Dans la Normandie de 1819.

A peine sortie du couvent où elle a fait ses humanités, Jeanne, de retour chez ses parents et encore pleine des rêves de son enfance, épouse Julien de Lamare.

Dans les premier temps attentif et amoureux, celui-ci se révèle vite avare, brutal et volage.

Les illusions de Jeanne commencent à disparaître lorsque ses parents quittent le domaine et qu’elle se retrouve seule face au vrai visage de son époux.

Heureusement il y a Rosalie, sa jeune servante avec laquelle elle a grandi et noué des liens d’amitié.

Cinéma : Une vie
Cinéma : Une vie

Après « La loi du marché « , Stéphane Brizé fait le grand écart et passe à un projet qui remontait à une vingtaine d’années, au moment où il découvrait le livre de Guy de Maupassant.
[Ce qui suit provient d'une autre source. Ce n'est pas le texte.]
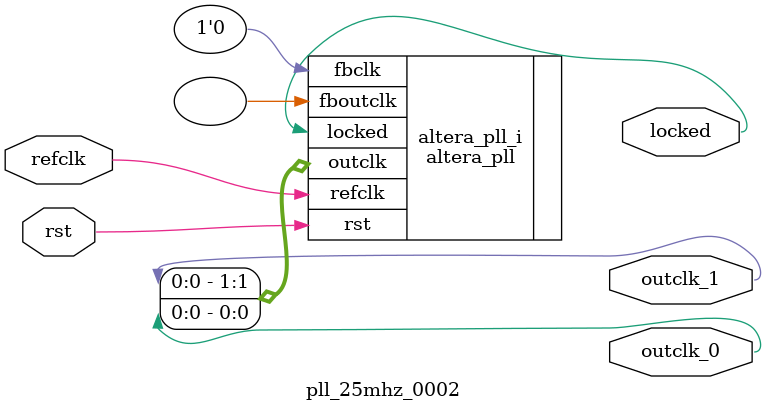
<source format=v>
`timescale 1ns/10ps
module  pll_25mhz_0002(

	// interface 'refclk'
	input wire refclk,

	// interface 'reset'
	input wire rst,

	// interface 'outclk0'
	output wire outclk_0,

	// interface 'outclk1'
	output wire outclk_1,

	// interface 'locked'
	output wire locked
);

	altera_pll #(
		.fractional_vco_multiplier("false"),
		.reference_clock_frequency("50.0 MHz"),
		.operation_mode("direct"),
		.number_of_clocks(2),
		.output_clock_frequency0("25.000000 MHz"),
		.phase_shift0("0 ps"),
		.duty_cycle0(50),
		.output_clock_frequency1("25.000000 MHz"),
		.phase_shift1("0 ps"),
		.duty_cycle1(50),
		.output_clock_frequency2("0 MHz"),
		.phase_shift2("0 ps"),
		.duty_cycle2(50),
		.output_clock_frequency3("0 MHz"),
		.phase_shift3("0 ps"),
		.duty_cycle3(50),
		.output_clock_frequency4("0 MHz"),
		.phase_shift4("0 ps"),
		.duty_cycle4(50),
		.output_clock_frequency5("0 MHz"),
		.phase_shift5("0 ps"),
		.duty_cycle5(50),
		.output_clock_frequency6("0 MHz"),
		.phase_shift6("0 ps"),
		.duty_cycle6(50),
		.output_clock_frequency7("0 MHz"),
		.phase_shift7("0 ps"),
		.duty_cycle7(50),
		.output_clock_frequency8("0 MHz"),
		.phase_shift8("0 ps"),
		.duty_cycle8(50),
		.output_clock_frequency9("0 MHz"),
		.phase_shift9("0 ps"),
		.duty_cycle9(50),
		.output_clock_frequency10("0 MHz"),
		.phase_shift10("0 ps"),
		.duty_cycle10(50),
		.output_clock_frequency11("0 MHz"),
		.phase_shift11("0 ps"),
		.duty_cycle11(50),
		.output_clock_frequency12("0 MHz"),
		.phase_shift12("0 ps"),
		.duty_cycle12(50),
		.output_clock_frequency13("0 MHz"),
		.phase_shift13("0 ps"),
		.duty_cycle13(50),
		.output_clock_frequency14("0 MHz"),
		.phase_shift14("0 ps"),
		.duty_cycle14(50),
		.output_clock_frequency15("0 MHz"),
		.phase_shift15("0 ps"),
		.duty_cycle15(50),
		.output_clock_frequency16("0 MHz"),
		.phase_shift16("0 ps"),
		.duty_cycle16(50),
		.output_clock_frequency17("0 MHz"),
		.phase_shift17("0 ps"),
		.duty_cycle17(50),
		.pll_type("General"),
		.pll_subtype("General")
	) altera_pll_i (
		.rst	(rst),
		.outclk	({outclk_1, outclk_0}),
		.locked	(locked),
		.fboutclk	( ),
		.fbclk	(1'b0),
		.refclk	(refclk)
	);
endmodule


</source>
S’il considère que les contextes sont différents à tous points de vue, il voit une parenté entre le personnage de Jean de « La loi du marché  » et celui de Jeanne d’ « Une vie « , car ayant tous deux une haute idée de la vie au-delà de l’époque et de la situation sociale.

Jeanne passe à la vie adulte sans avoir fait le deuil du paradis de l’enfance, un monde où tout semble parfait.

Au fur et à mesure qu’elle avancera dans sa vie de femme, elle verra son idéal se nuancer pour aller bientôt jusqu’au désenchantement.

Ses difficultés viendront de l’attitude révélée de son mari et de sa difficulté à trouver la bonne distance pour faire évoluer le regard très personnel qu’elle porte sur la vie.

Dans un premier tiers de son film, Stéphane Brizé fait progresser son récit par une suite de scènes en creux, négligeant les événements saillants qui, depuis l’arrière-plan, ponctuent l’existence monotone de Jeanne. Un choix narratif qui s’avère très efficace et produit un récit tout à la fois fluide et saccadé très convaincant et très maîtrisé, soutenu par une très belle photographie des paysages normands.

La découverte des infidélités de Julien, le départ de Rosalie et de l’enfant résultant de sa liaison forcée et à qui on a donné une ferme en dédommagement de leur renvoi du domaine, et bientôt la mort de la Baronne font plonger le film dans la grisaille d’une solitude prélude au drame qui menace.

Le récit qui s’étend sur vingt-sept années, laisse à Paul, l’enfant de Jeanne et Julien, le temps de devenir le jeune homme aventureux sur qui sa mère reportera toute son affection et qui deviendra, en retour, la source de ses tourments. Enclin à entreprendre des aventures risquées, ses dettes vont contraindre Jeanne à vendre, les unes après les autres, toutes les fermes du domaine.

Ruinée et seule, elle sera secourue in extremis par la reconnaissante Rosalie.

Si la première partie du film était dans la demi-teinte, la nuance, avec le drame et la solitude, il prend ensuite la forme nécessaire d’un mélodrame que Stéphane Brizé conduit de main de maître et la seule réserve qu’on pourrait faire à sa totale maîtrise du récit serait peut-être du côté du choix de la jeune comédienne Judith Chemla pour incarner Jeanne. Son jeu faussement sobre, en réalité très sophistiqué, très apprêté semble parfois trahir le fil narratif initié.

En 1957, Alexandre Astruc adaptait le roman de Maupassant et le choix qu’il fit, en confiant le personnage de Jeanne à Maria Shell était autrement plus judicieux.

Mais quelque-soit le choix de son sujet, Stéphane Brizé qui est un de nos grands réalisateurs, réalise avec force et discrétion des œuvres abouties.

« Une vie » est à ajouter à son brillant palmarès.